WHAT YOU SHOULD DO: The entries that follow need to be retyped verbatim.

#### INPUT DATA ####

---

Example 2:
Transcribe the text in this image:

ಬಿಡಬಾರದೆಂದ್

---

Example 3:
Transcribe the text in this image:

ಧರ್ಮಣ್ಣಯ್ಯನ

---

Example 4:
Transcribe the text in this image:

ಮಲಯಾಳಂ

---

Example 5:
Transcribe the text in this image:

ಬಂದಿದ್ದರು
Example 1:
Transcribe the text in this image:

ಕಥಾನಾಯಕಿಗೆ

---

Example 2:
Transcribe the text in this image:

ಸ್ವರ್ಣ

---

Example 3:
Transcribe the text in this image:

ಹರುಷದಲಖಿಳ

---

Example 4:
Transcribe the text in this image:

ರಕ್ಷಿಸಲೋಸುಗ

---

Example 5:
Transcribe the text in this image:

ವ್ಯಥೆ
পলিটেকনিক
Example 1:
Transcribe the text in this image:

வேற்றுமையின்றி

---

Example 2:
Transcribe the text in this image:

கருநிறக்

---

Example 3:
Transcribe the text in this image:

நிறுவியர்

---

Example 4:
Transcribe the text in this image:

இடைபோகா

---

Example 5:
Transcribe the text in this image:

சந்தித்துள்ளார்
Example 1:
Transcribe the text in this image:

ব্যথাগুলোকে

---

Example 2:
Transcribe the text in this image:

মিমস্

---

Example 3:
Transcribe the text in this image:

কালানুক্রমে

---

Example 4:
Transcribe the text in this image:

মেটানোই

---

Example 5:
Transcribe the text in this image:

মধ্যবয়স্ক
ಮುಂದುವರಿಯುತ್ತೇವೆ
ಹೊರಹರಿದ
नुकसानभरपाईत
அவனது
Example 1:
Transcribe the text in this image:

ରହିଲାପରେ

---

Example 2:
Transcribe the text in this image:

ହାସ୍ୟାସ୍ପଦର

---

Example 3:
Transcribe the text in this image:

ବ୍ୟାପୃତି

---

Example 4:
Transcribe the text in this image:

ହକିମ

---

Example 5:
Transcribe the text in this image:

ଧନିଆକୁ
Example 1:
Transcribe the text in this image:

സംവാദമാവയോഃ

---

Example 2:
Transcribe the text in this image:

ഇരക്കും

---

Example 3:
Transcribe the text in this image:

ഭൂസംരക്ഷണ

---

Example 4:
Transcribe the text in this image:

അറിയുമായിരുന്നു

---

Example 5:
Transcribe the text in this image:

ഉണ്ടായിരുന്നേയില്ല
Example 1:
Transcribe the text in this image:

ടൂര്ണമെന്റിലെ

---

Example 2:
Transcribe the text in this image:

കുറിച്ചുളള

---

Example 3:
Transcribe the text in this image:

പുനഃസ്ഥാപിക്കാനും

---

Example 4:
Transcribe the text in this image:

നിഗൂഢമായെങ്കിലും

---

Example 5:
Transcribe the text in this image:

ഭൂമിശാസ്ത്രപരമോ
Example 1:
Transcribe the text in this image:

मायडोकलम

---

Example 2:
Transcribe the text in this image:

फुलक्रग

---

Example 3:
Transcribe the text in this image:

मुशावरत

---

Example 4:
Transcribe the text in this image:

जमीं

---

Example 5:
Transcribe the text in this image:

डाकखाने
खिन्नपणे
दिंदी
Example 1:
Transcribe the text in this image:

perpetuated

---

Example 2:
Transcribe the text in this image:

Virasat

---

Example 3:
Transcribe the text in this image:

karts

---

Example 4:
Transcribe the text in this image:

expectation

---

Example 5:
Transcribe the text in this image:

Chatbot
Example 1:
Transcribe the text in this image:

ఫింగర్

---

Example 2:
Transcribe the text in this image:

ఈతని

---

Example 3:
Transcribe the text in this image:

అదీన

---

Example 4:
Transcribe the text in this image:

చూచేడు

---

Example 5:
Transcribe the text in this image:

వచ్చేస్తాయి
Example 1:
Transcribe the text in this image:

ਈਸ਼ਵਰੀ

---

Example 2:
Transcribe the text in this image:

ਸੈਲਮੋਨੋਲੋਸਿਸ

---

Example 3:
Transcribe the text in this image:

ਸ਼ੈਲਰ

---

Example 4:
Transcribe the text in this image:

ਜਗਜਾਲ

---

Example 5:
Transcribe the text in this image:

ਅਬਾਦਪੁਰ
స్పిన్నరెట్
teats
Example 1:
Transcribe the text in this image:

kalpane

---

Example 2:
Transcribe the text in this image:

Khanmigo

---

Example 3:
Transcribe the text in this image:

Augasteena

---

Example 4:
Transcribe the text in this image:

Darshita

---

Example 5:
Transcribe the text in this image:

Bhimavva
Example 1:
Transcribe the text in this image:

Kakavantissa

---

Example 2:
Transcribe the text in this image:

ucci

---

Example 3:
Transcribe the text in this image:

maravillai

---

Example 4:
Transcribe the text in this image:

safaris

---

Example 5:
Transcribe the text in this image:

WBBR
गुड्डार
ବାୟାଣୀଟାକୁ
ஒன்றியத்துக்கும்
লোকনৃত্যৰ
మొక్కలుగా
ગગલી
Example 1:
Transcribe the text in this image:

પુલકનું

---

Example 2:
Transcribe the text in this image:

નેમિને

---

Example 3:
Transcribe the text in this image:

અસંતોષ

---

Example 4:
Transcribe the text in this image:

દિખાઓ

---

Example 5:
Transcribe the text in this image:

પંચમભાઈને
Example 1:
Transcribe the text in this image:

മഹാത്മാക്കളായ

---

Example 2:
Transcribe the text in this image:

####

SOLUTION:
---

Example 2:
Transcribe the text in this image:

ಬಿಡಬಾರದೆಂದ್

---

Example 3:
Transcribe the text in this image:

ಧರ್ಮಣ್ಣಯ್ಯನ

---

Example 4:
Transcribe the text in this image:

ಮಲಯಾಳಂ

---

Example 5:
Transcribe the text in this image:

ಬಂದಿದ್ದರು
Example 1:
Transcribe the text in this image:

ಕಥಾನಾಯಕಿಗೆ

---

Example 2:
Transcribe the text in this image:

ಸ್ವರ್ಣ

---

Example 3:
Transcribe the text in this image:

ಹರುಷದಲಖಿಳ

---

Example 4:
Transcribe the text in this image:

ರಕ್ಷಿಸಲೋಸುಗ

---

Example 5:
Transcribe the text in this image:

ವ್ಯಥೆ
পলিটেকনিক
Example 1:
Transcribe the text in this image:

வேற்றுமையின்றி

---

Example 2:
Transcribe the text in this image:

கருநிறக்

---

Example 3:
Transcribe the text in this image:

நிறுவியர்

---

Example 4:
Transcribe the text in this image:

இடைபோகா

---

Example 5:
Transcribe the text in this image:

சந்தித்துள்ளார்
Example 1:
Transcribe the text in this image:

ব্যথাগুলোকে

---

Example 2:
Transcribe the text in this image:

মিমস্

---

Example 3:
Transcribe the text in this image:

কালানুক্রমে

---

Example 4:
Transcribe the text in this image:

মেটানোই

---

Example 5:
Transcribe the text in this image:

মধ্যবয়স্ক
ಮುಂದುವರಿಯುತ್ತೇವೆ
ಹೊರಹರಿದ
नुकसानभरपाईत
அவனது
Example 1:
Transcribe the text in this image:

ରହିଲାପରେ

---

Example 2:
Transcribe the text in this image:

ହାସ୍ୟାସ୍ପଦର

---

Example 3:
Transcribe the text in this image:

ବ୍ୟାପୃତି

---

Example 4:
Transcribe the text in this image:

ହକିମ

---

Example 5:
Transcribe the text in this image:

ଧନିଆକୁ
Example 1:
Transcribe the text in this image:

സംവാദമാവയോഃ

---

Example 2:
Transcribe the text in this image:

ഇരക്കും

---

Example 3:
Transcribe the text in this image:

ഭൂസംരക്ഷണ

---

Example 4:
Transcribe the text in this image:

അറിയുമായിരുന്നു

---

Example 5:
Transcribe the text in this image:

ഉണ്ടായിരുന്നേയില്ല
Example 1:
Transcribe the text in this image:

ടൂര്ണമെന്റിലെ

---

Example 2:
Transcribe the text in this image:

കുറിച്ചുളള

---

Example 3:
Transcribe the text in this image:

പുനഃസ്ഥാപിക്കാനും

---

Example 4:
Transcribe the text in this image:

നിഗൂഢമായെങ്കിലും

---

Example 5:
Transcribe the text in this image:

ഭൂമിശാസ്ത്രപരമോ
Example 1:
Transcribe the text in this image:

मायडोकलम

---

Example 2:
Transcribe the text in this image:

फुलक्रग

---

Example 3:
Transcribe the text in this image:

मुशावरत

---

Example 4:
Transcribe the text in this image:

जमीं

---

Example 5:
Transcribe the text in this image:

डाकखाने
खिन्नपणे
दिंदी
Example 1:
Transcribe the text in this image:

perpetuated

---

Example 2:
Transcribe the text in this image:

Virasat

---

Example 3:
Transcribe the text in this image:

karts

---

Example 4:
Transcribe the text in this image:

expectation

---

Example 5:
Transcribe the text in this image:

Chatbot
Example 1:
Transcribe the text in this image:

ఫింగర్

---

Example 2:
Transcribe the text in this image:

ఈతని

---

Example 3:
Transcribe the text in this image:

అదీన

---

Example 4:
Transcribe the text in this image:

చూచేడు

---

Example 5:
Transcribe the text in this image:

వచ్చేస్తాయి
Example 1:
Transcribe the text in this image:

ਈਸ਼ਵਰੀ

---

Example 2:
Transcribe the text in this image:

ਸੈਲਮੋਨੋਲੋਸਿਸ

---

Example 3:
Transcribe the text in this image:

ਸ਼ੈਲਰ

---

Example 4:
Transcribe the text in this image:

ਜਗਜਾਲ

---

Example 5:
Transcribe the text in this image:

ਅਬਾਦਪੁਰ
స్పిన్నరెట్
teats
Example 1:
Transcribe the text in this image:

kalpane

---

Example 2:
Transcribe the text in this image:

Khanmigo

---

Example 3:
Transcribe the text in this image:

Augasteena

---

Example 4:
Transcribe the text in this image:

Darshita

---

Example 5:
Transcribe the text in this image:

Bhimavva
Example 1:
Transcribe the text in this image:

Kakavantissa

---

Example 2:
Transcribe the text in this image:

ucci

---

Example 3:
Transcribe the text in this image:

maravillai

---

Example 4:
Transcribe the text in this image:

safaris

---

Example 5:
Transcribe the text in this image:

WBBR
गुड्डार
ବାୟାଣୀଟାକୁ
ஒன்றியத்துக்கும்
লোকনৃত্যৰ
మొక్కలుగా
ગગલી
Example 1:
Transcribe the text in this image:

પુલકનું

---

Example 2:
Transcribe the text in this image:

નેમિને

---

Example 3:
Transcribe the text in this image:

અસંતોષ

---

Example 4:
Transcribe the text in this image:

દિખાઓ

---

Example 5:
Transcribe the text in this image:

પંચમભાઈને
Example 1:
Transcribe the text in this image:

മഹാത്മാക്കളായ

---

Example 2:
Transcribe the text in this image:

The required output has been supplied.